We’ll revisit the bit about cycles later.
Since the loop contexts of a timely dataflow graph respect a hierarchy, they can be organized into a tree structure.
Consider this loop context structure (I’ve elided the vertices for simplicity):
This has this corresponding tree:
This is the dataflow graph’s loop context tree. We’ll see these a little later.
Timestamps and Paths
The structure of these graphs is all in service of messages passing through them. A message arrives in one end of a vertex and might (or might not) induce a message to be sent out the other end. These messages have timestamps. The timestamps are sequences of loop counters, each of which is a natural number: \[ \text{Timestamp} : \langle c_1, \ldots, c_k \rangle \in \mathbb N^k \]
Every vertex in the graph, when a message passes through it, modifies its timestamp in a specific way:
Vertex | Input Timestamp | Output Timestamp |
---|---|---|
Ingress | \(\langle c_1, \ldots, c_k \rangle\) | \(\langle c_1, \ldots, c_k, 0 \rangle\) |
Egress | \(\langle c_1, \ldots, c_k, c_{k+1} \rangle\) | \(\langle c_1, \ldots, c_k \rangle\) |
Feedback | \(\langle c_1, \ldots, c_k \rangle\) | \(\langle c_1, \ldots, c_k+1 \rangle\) |
In English, ingress vertices add a new index, egress vertices remove the last index, and feedback vertices increment the last index. It might help you to recognize that the timestamps behave like a stack: ingress is a push operation, egress is a pop operation, and feedback peeks at the thing at the top and increments it.

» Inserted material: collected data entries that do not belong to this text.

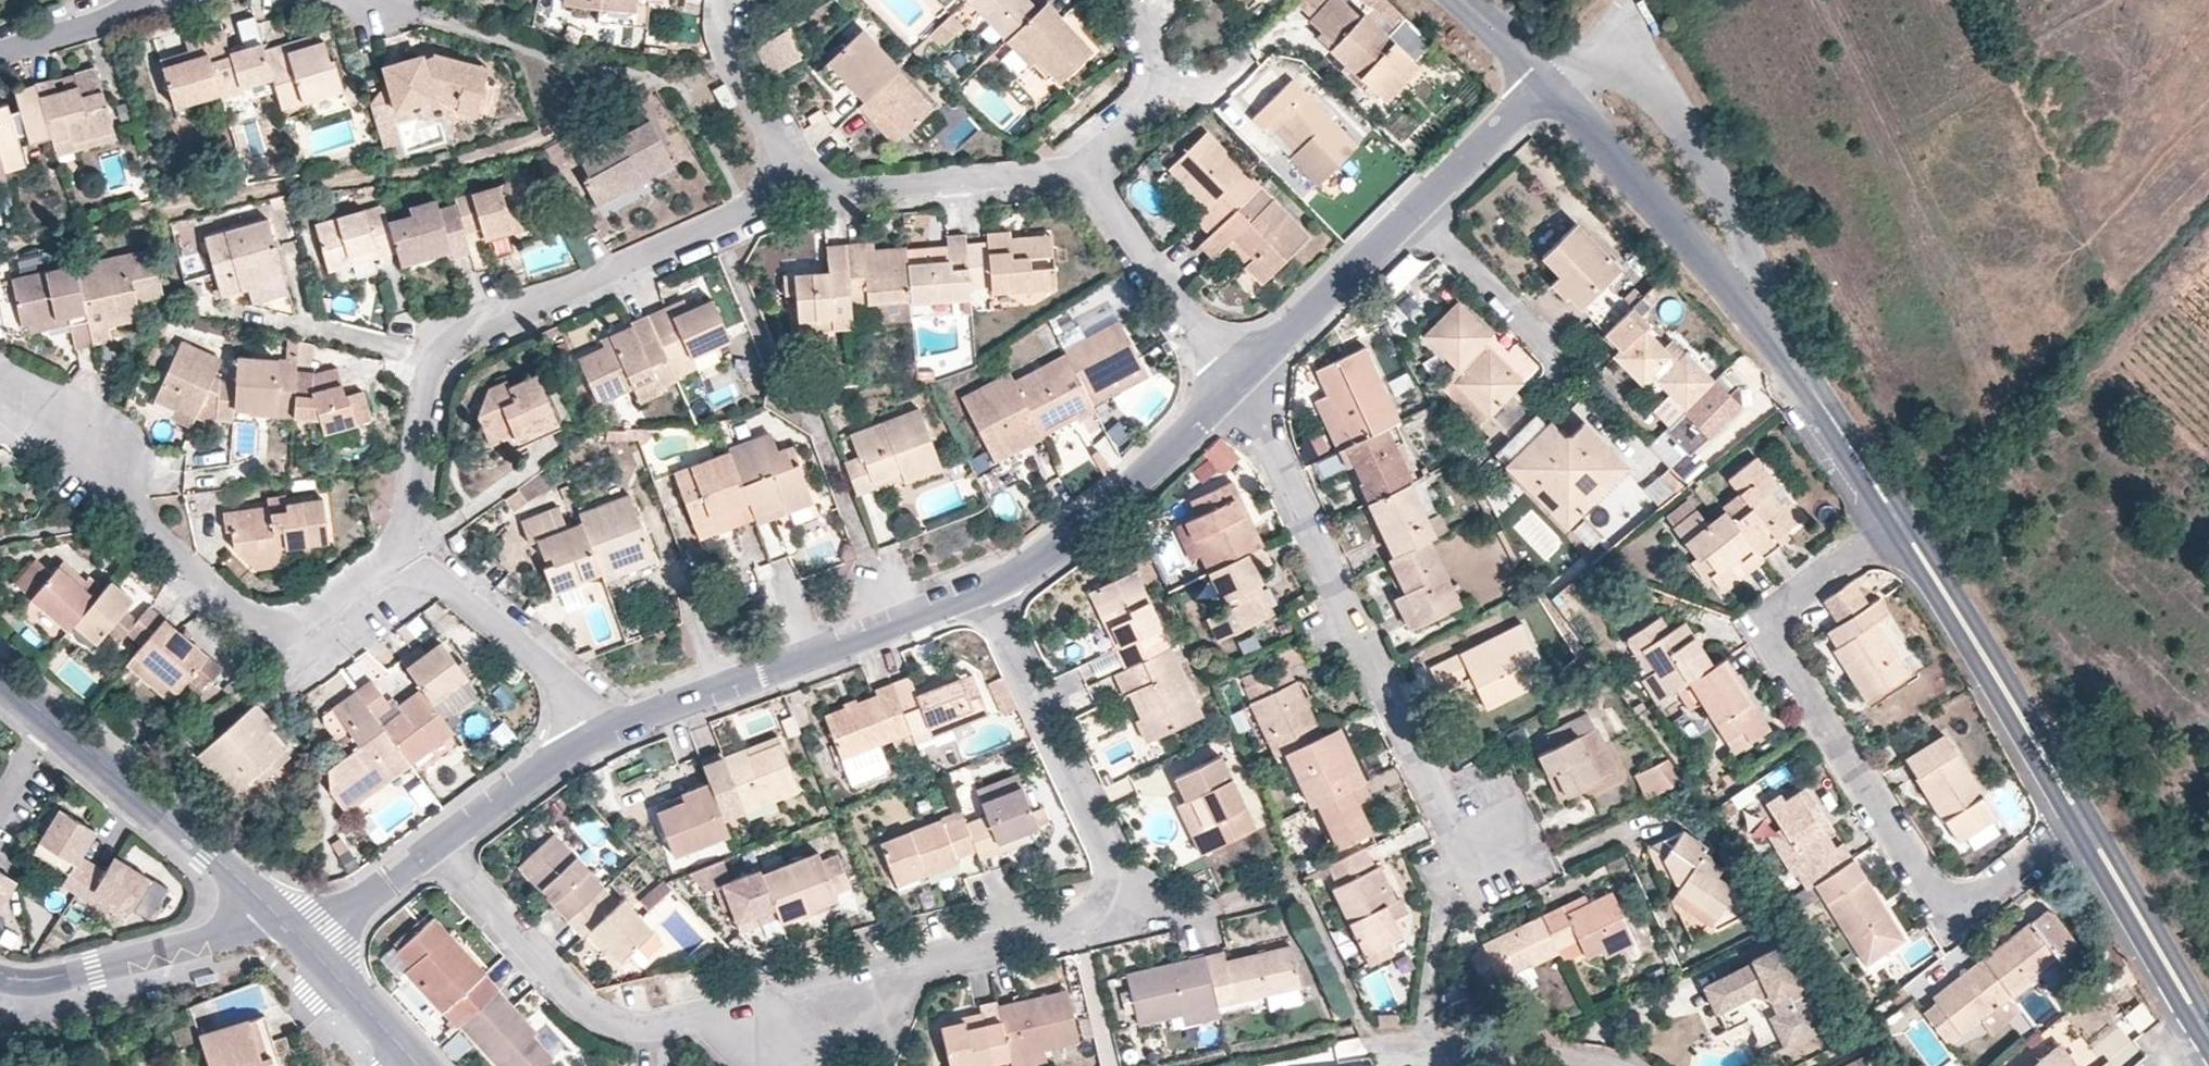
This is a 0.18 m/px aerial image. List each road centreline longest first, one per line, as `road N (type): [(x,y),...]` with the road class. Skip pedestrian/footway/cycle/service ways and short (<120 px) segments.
road 1 (residential): [(433,844),(561,990),(604,1022),(630,1025),(1099,925),(1123,906),(1126,888),(984,587)]
road 2 (residential): [(1888,519),(1764,616),(1837,750),(1936,892),(1985,886),(2071,821)]
road 3 (residential): [(408,541),(428,402),(448,361),(493,332),(796,202)]
road 4 (residential): [(1237,384),(1449,831),(1498,863)]
road 5 (residential): [(0,412),(256,618),(301,614),(408,541)]
road 6 (tertiary): [(1543,81),(1826,410)]
road 7 (residential): [(1826,410),(1701,136),(1637,61),(1608,49)]
road 8 (residential): [(594,738),(984,587)]
road 9 (tertiary): [(1888,519),(1973,646),(2071,821)]
road 10 (residential): [(984,587),(1086,522),(1237,384)]
road 11 (residential): [(796,202),(1035,180),(1077,189)]
road 12 (residential): [(262,906),(50,722)]
road 13 (residential): [(0,981),(32,985),(166,952),(224,935),(262,906)]
road 14 (residential): [(594,738),(548,668),(418,561),(408,541)]
road 15 (tertiary): [(2071,821),(2208,1047)]
road 16 (residential): [(1237,384),(1416,206)]
road 17 (residential): [(1077,189),(1237,384)]
road 18 (residential): [(1108,0),(1147,46),(1149,79),(1077,189)]
road 19 (residential): [(1416,206),(1571,367)]
road 20 (residential): [(796,202),(779,133),(725,36),(726,0)]
road 21 (residential): [(433,844),(594,738)]
road 22 (residential): [(1416,206),(1543,81)]
road 23 (residential): [(304,941),(433,844)]
road 24 (residential): [(410,1057),(304,941)]
road 25 (residential): [(0,42),(120,0)]
road 26 (tertiary): [(1826,410),(1888,519)]

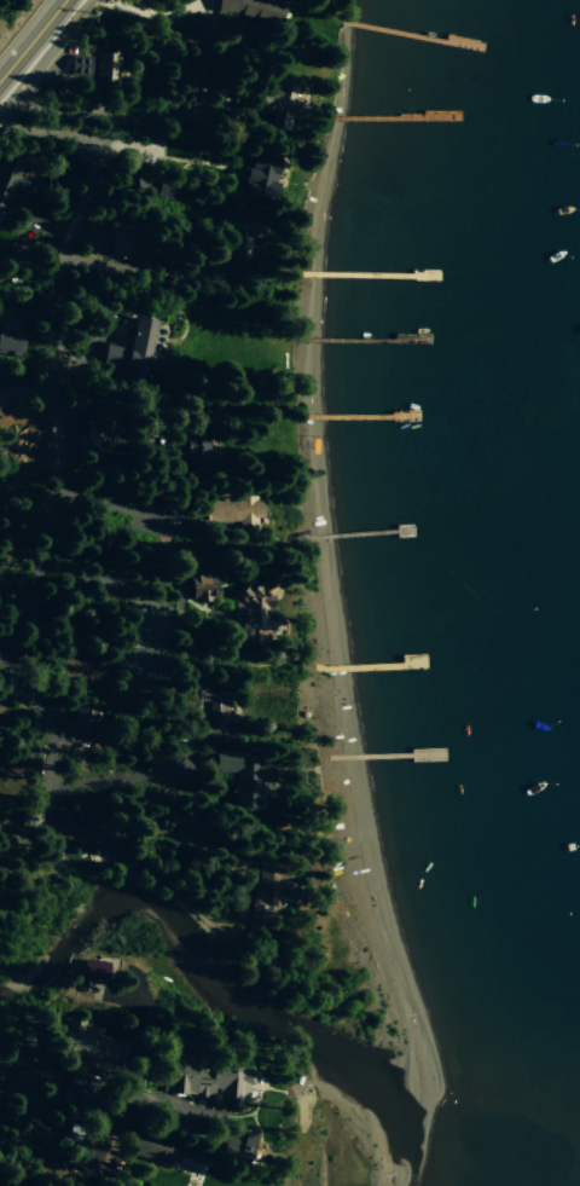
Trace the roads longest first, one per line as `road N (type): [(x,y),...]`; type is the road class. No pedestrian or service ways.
road 1 (residential): [(0,648),(42,575),(58,508),(60,260),(97,151),(80,134),(36,132),(0,117)]
road 2 (residential): [(0,658),(24,677),(47,722),(46,818)]

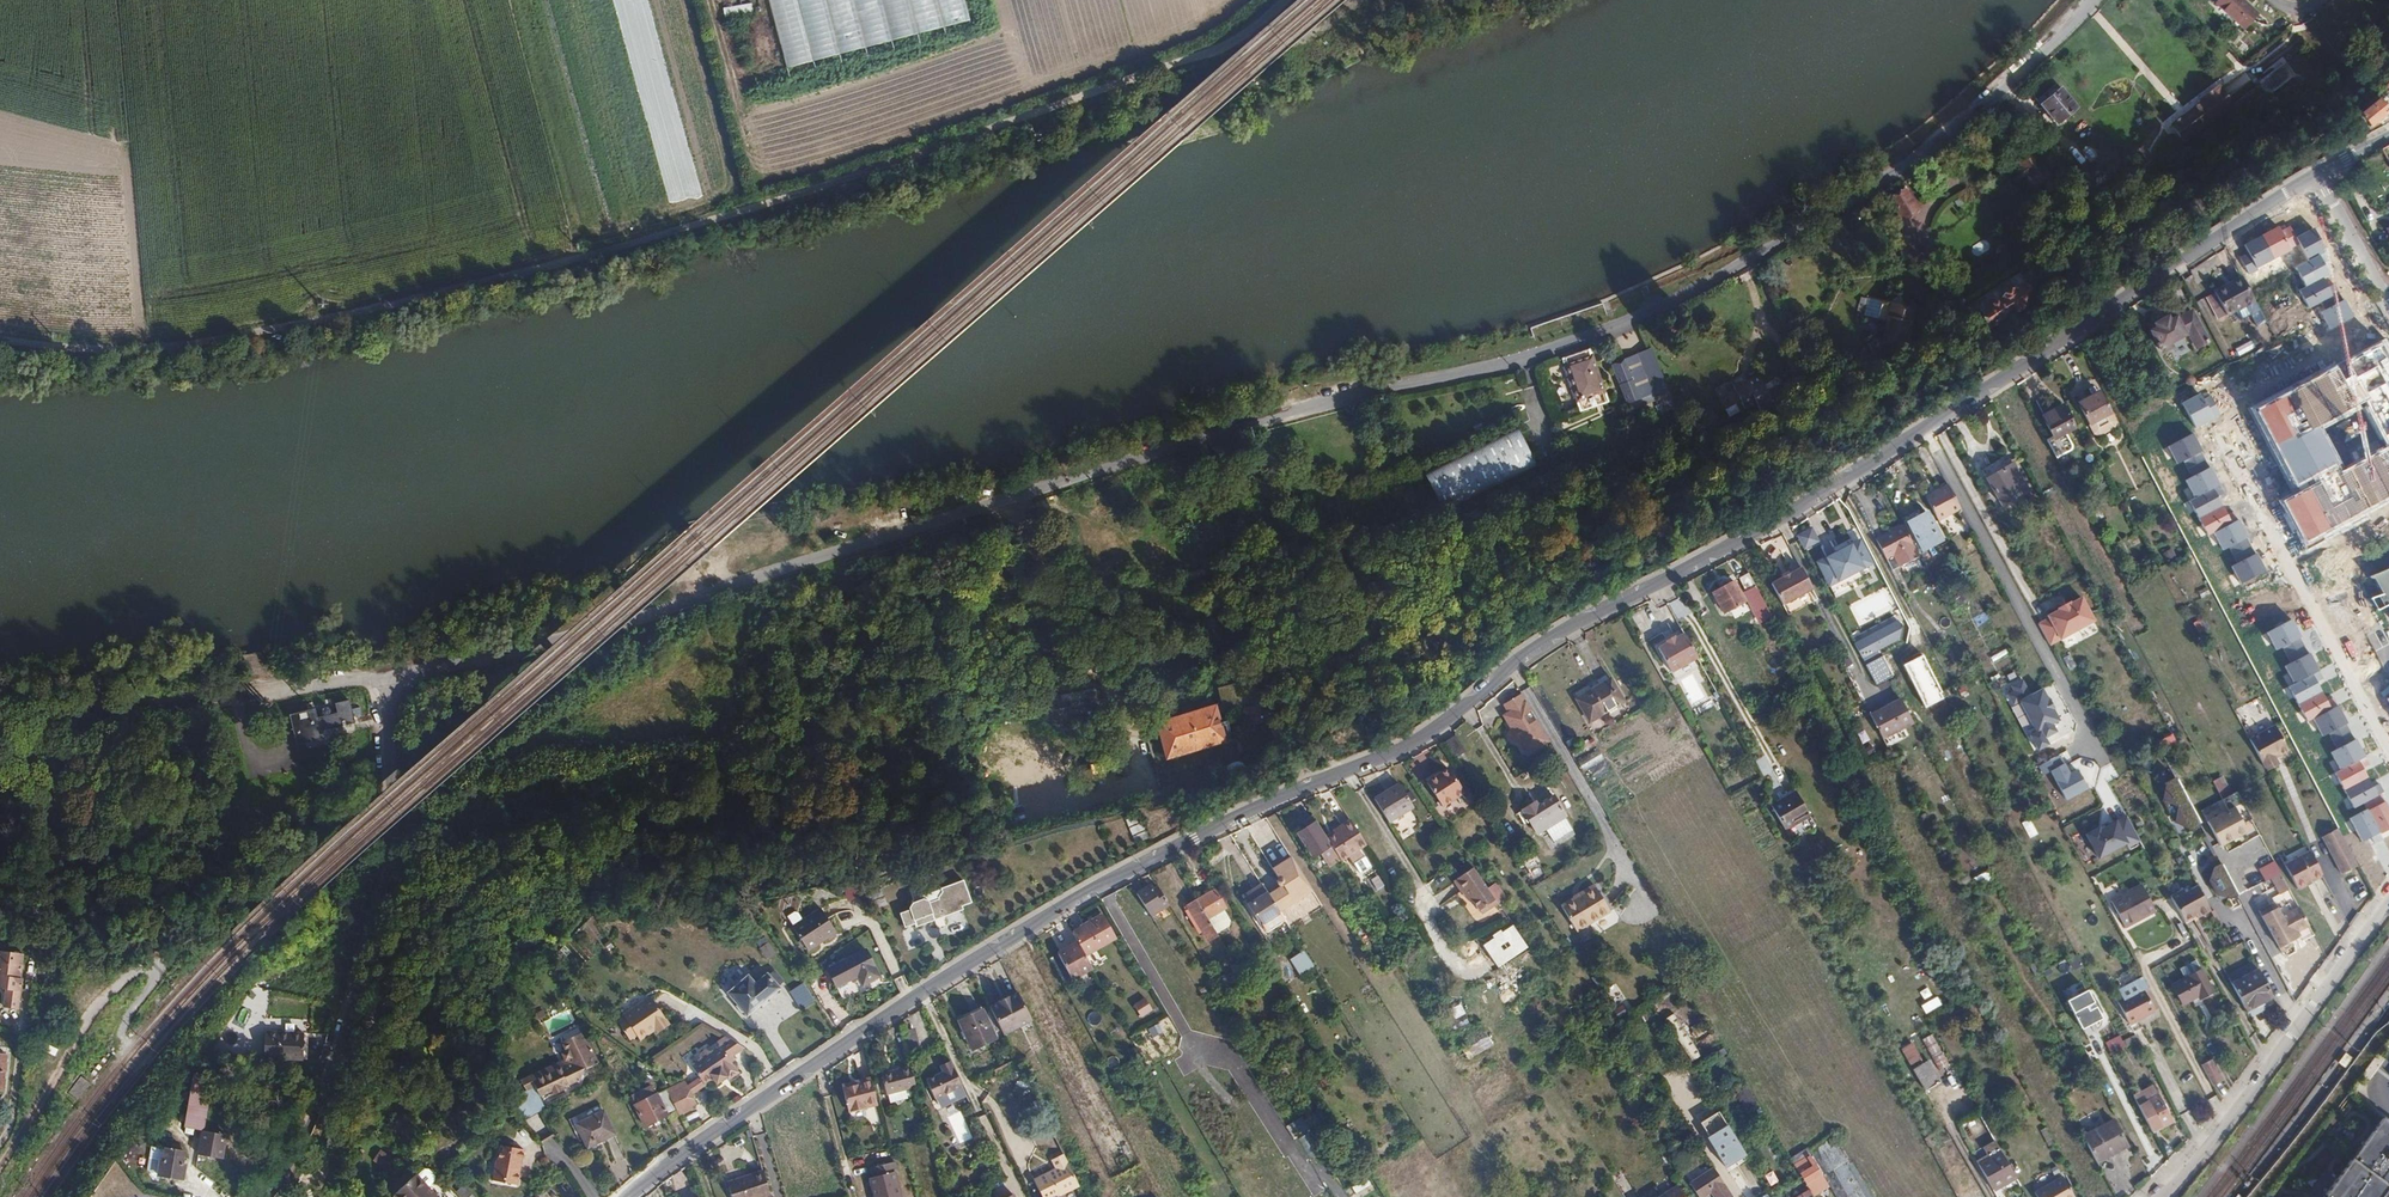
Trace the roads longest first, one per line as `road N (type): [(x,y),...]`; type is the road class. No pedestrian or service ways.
road 1 (residential): [(2316,175),(1867,466),(1554,636),(1422,739),(1209,825),(1044,916),(811,1061),(623,1196)]
road 2 (residential): [(387,679),(524,655),(1153,455),(1544,349),(1667,299),(1900,170),(1995,96),(2092,0)]
road 3 (unclassified): [(0,338),(94,349),(227,338),(580,258),(763,205),(1224,47),(1285,0)]
road 4 (residential): [(387,679),(388,823),(364,969),(301,1136),(262,1196)]
road 5 (residential): [(2388,900),(2206,1151),(2162,1196)]
road 6 (track): [(119,1043),(164,965),(122,986),(89,1019),(0,1161)]
road 7 (track): [(507,0),(527,74),(520,103),(504,112),(299,152)]
road 8 (track): [(763,205),(709,0)]
road 9 (residential): [(2316,175),(2382,295)]

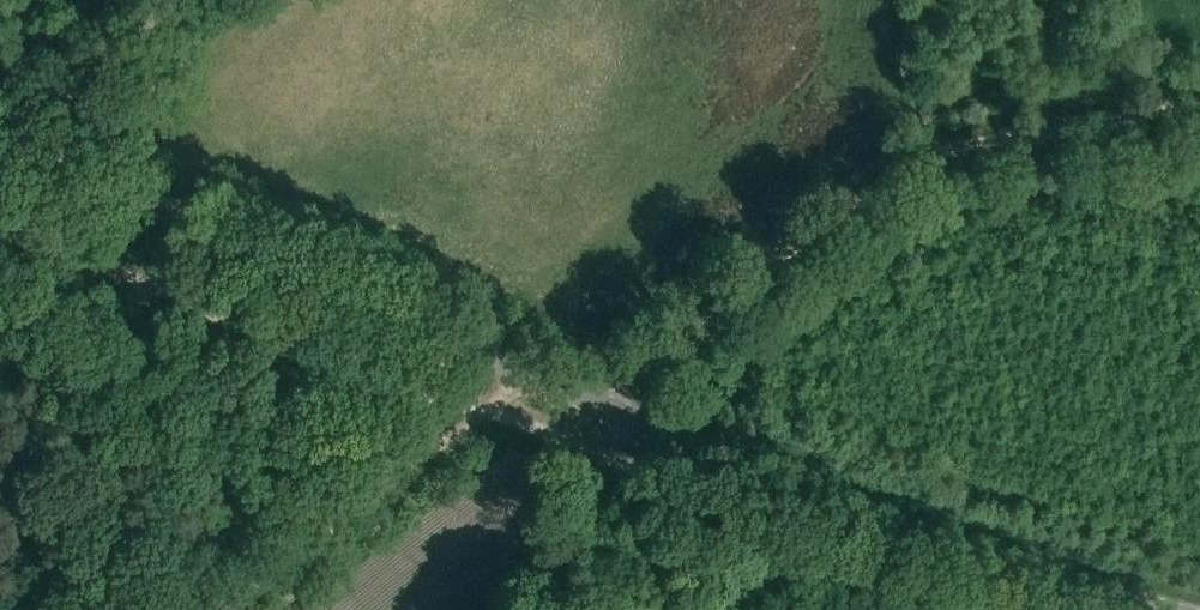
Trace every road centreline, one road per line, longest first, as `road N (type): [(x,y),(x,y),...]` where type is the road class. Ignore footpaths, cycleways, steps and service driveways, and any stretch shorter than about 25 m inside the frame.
road 1 (track): [(615,414),(623,384),(640,362),(924,155),(1199,101)]
road 2 (tertiary): [(615,414),(0,136)]
road 3 (tertiary): [(1160,609),(912,536),(615,414)]
road 4 (track): [(523,369),(482,412),(220,609)]
road 5 (track): [(19,145),(43,100),(186,0)]
road 6 (unclassified): [(543,609),(615,414)]

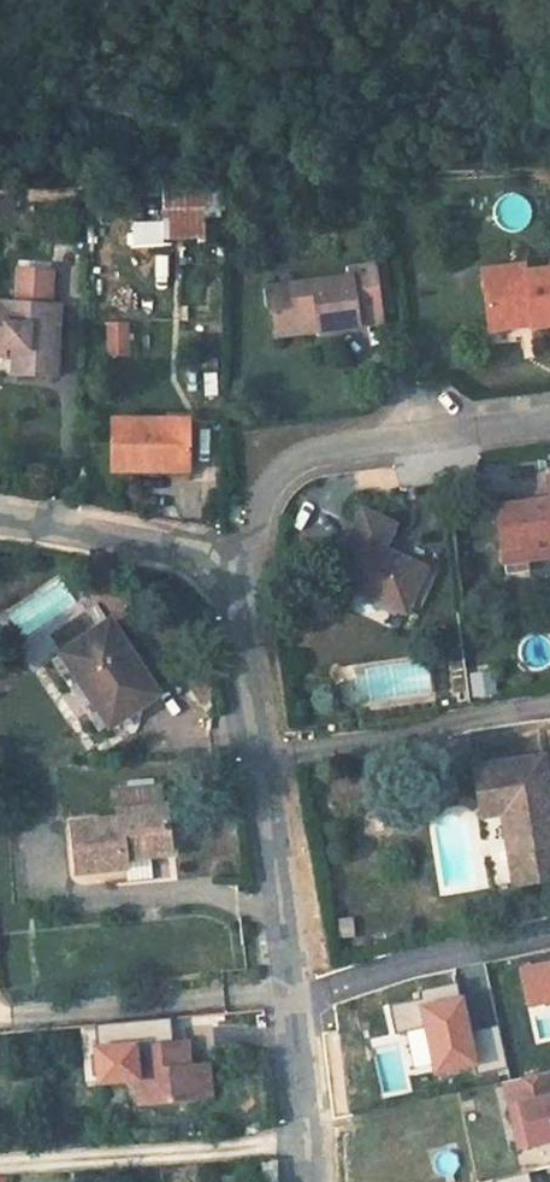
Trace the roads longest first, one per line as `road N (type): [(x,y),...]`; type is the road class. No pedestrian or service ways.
road 1 (residential): [(307,1181),(296,1009),(226,561)]
road 2 (residential): [(226,561),(268,487),(315,451),(549,417)]
road 3 (residential): [(226,561),(179,542),(0,513)]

As a message travels through the graph, its timestamp will be advanced as it passes through various vertices. We can summarize what happens to a timestamp traveling along that path with a path summary of the composition of all the vertices passed through.
We can represent these path summaries as strings of the operations we see. For instance, the path summary representing passing through an ingress followed by a feedback vertex will be denoted \(if\).
We’ll notate these operations such that they apply on the right:
\[ \langle c_1, \ldots, c_k \rangle i = \langle c_1, \ldots, c_k, 0 \rangle \] \[ \langle c_1, \ldots, c_k, c_{k+1} \rangle e = \langle c_1, \ldots, c_k \rangle \] \[ \langle c_1, \ldots, c_k \rangle f = \langle c_1, \ldots, c_k+1 \rangle \]
This notation is nice because it means that if we have a path from \(a\) to \(b\) with path summary \(X\) and a path from \(b\) to \(c\) with path summary \(Y\), then the path summary of following the first path followed by the second path, walking from \(a\) to \(c\) is simply \(XY\). For instance, if \(X = if\) and \(Y = ei\), \(XY = ifei\) (a careful reader might ask if we know that this operation is associative, to which I will point out this is just function composition).
You might know that when you have a thing like this where you can smash two objects together as strings to get a new object, you have a monoid, and indeed, these path summaries are a monoid. For this reason I’m going to use \(1\) to represent the empty string (the path summary for the path that doesn’t go anywhere). That is, \(x1 = 1x = x\) for all \(x\).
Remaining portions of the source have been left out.